Linda Dempsey, NAM Vice President, International Economic Affairs
After a brief lull since late February, US-China in-person negotiations resumed last week with a “lightning round” of negotiations in Beijing and a parallel round of talks in Washington this week, both focused heavily on bilateral text for potential bilateral agreement. NAM sources indicate that these discussions, run by the senior representatives from each country (US Trade Representative Robert Lighthizer, US Treasury Secretary Steven Mnuchin and Chinese Vice Premier Liu He), are working through the full mix of issues previously identified by the United States as priorities, including purchases of US goods and services; structural issues such as forced technology transfer, intellectual property rights, cyber theft, agriculture, services, non-tariff barriers, and currency; and specific enforcement mechanisms to ensure that both sides meet commitments in the agreement. Liu arrived in Washington earlier this week for a follow-up round of talks that began earlier today.

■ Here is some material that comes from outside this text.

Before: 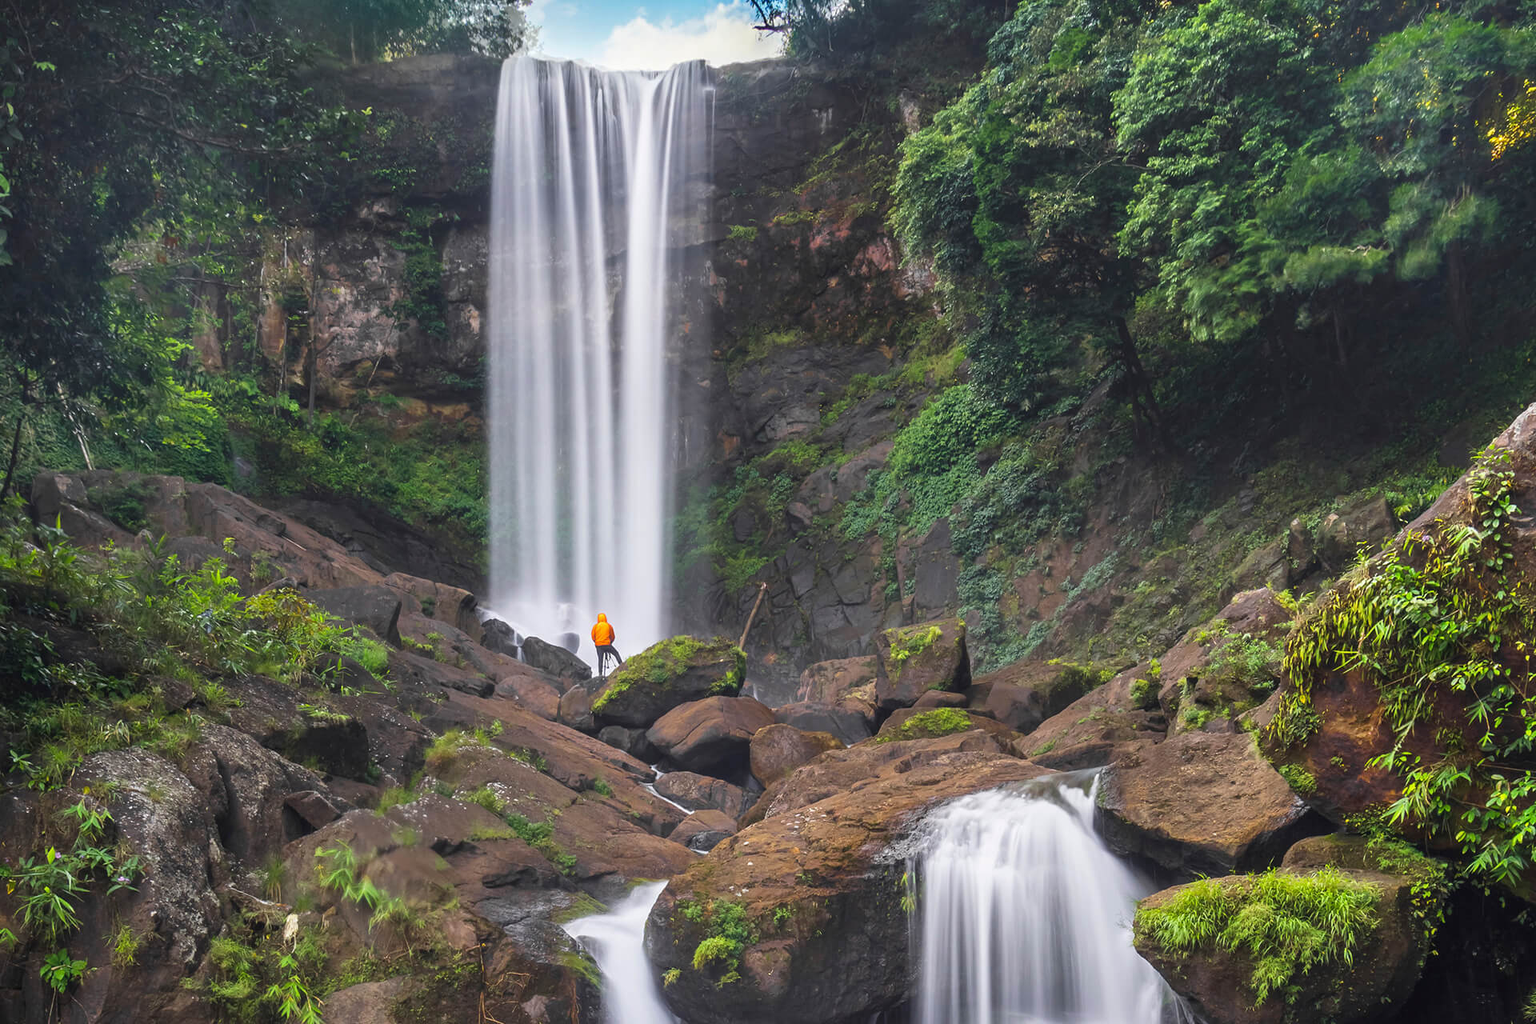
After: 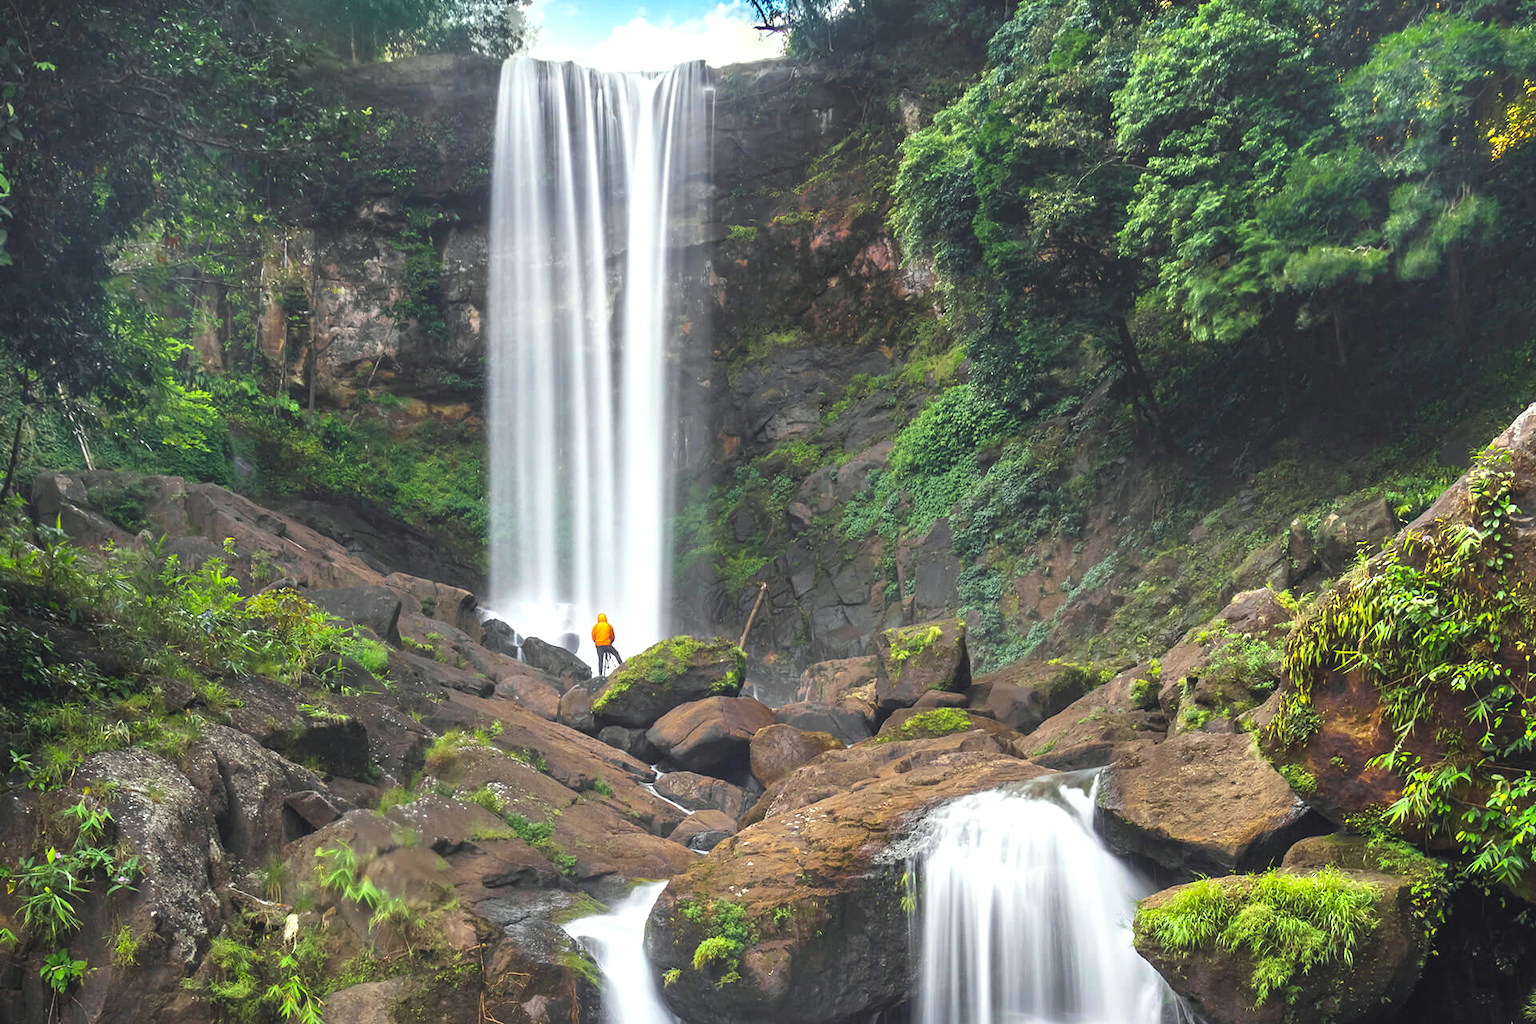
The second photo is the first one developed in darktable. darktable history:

Both US and Chinese statements following March 28-29 talks in Beijing pointed to progress, with a White House statement citing progress “during candid and constructive discussions on the negotiations and important next steps” and a similar Chinese statement saying that the two sides had “discussed the related text of an agreement and achieved new progress.” Yet the wide range of challenging issues under discussion, including key sticking points such as enforcement and technology transfer, and the detailed nature of the text review both raise questions about how quickly an agreement can be made, a message that administration officials have carried in signaling that it could still take “weeks or months” to get the right deal.